For hours a day, the students dig in the ground centimeter by centimeter to find items from the distant past under the tutelage of Bonnie Newsom, the associate professor of anthropology at UMaine.
"The items are one thing but it's the story and the family and the culture around those items that really help us to understand Maine's history, this part of Maine's history," Newsome said.
It may not look like much to the untrained eye but for anthropology students like twin brothers Dylan and Andrew Smith and Alicia Jacobson, every piece helps tell the story of Maine.
"It just looks like shells of dirt, but it's so much more than that, it's so much more.

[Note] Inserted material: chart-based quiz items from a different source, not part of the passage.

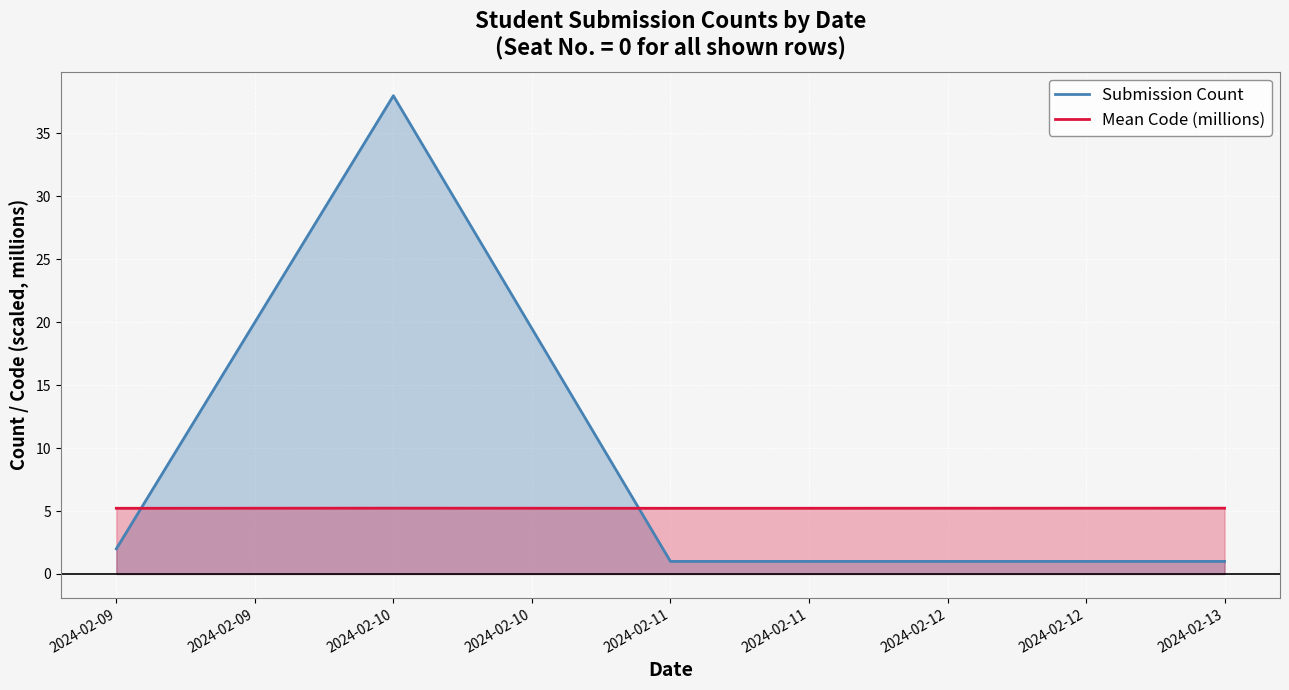

Is it true that Submission Count equals 38.0 at 2024-02-10?

True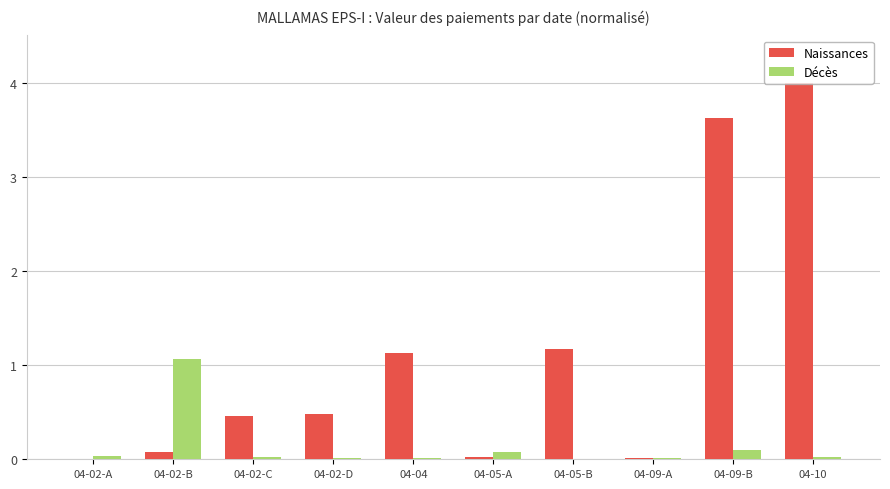

True or false: Naissances has a value of 1.1 at 04-04.

True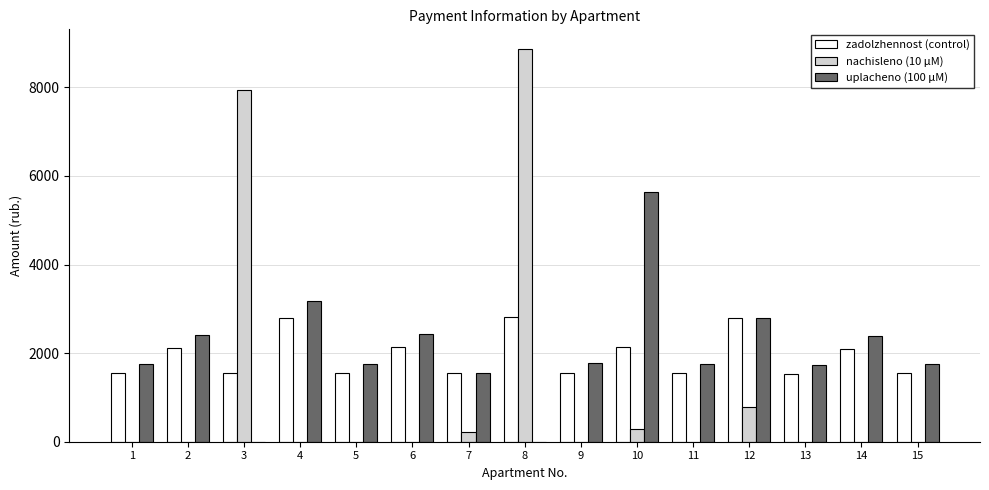

Between 3 and 7, which series saw the biggest shift?

nachisleno (10 μM)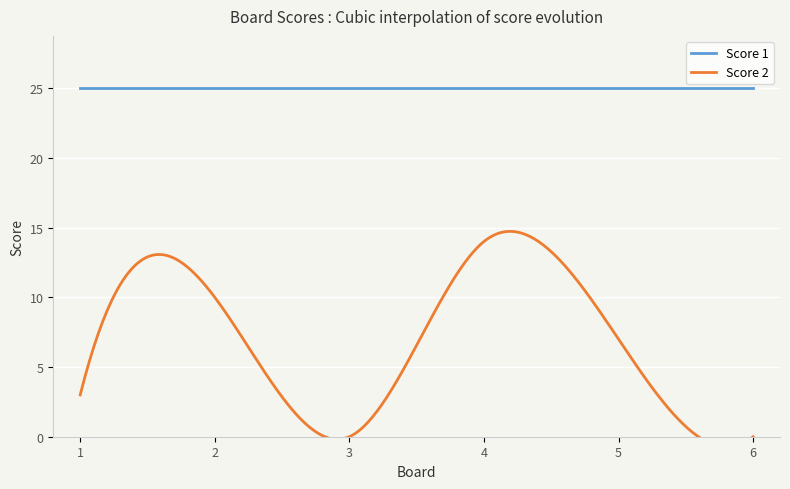

At which category is the sum across all series the highest?

4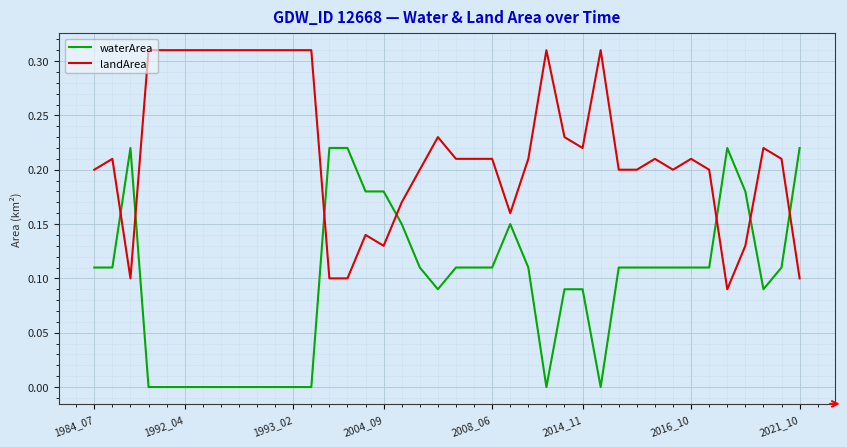

List the series in order of their peak value, lowest first.

waterArea, landArea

It teaches us about their culture, what they eat, it even can tell us about what season they were living here," Jacobson said.
Some of the things they have found date back 3,000 years.
"Seeing these things in person from the people that came before us is just an experience that you can't get anywhere else or recreate. It's just something that's amazing, honestly," Andrew Smith said.
"We aren't here to just collect stuff and look at stuff and be like 'put it in the museum, this is mine.' It's doing it for the people that were here and the people that still are here. The Passamaquoddy, the Wabanaki, and the Penobscot, all those tribes that are still here, these are their relatives' artifacts," Dylan Smith said
Some of the Native American student archaeologists, like Sage Neptune of the Penobscot Nation, said it further connects them with their heritage.
"The more we can learn, the more we can know about those who came before us and that is probably one of the most important things you can do in your life. To know where you came from, to know who you are deep inside," Neptune said.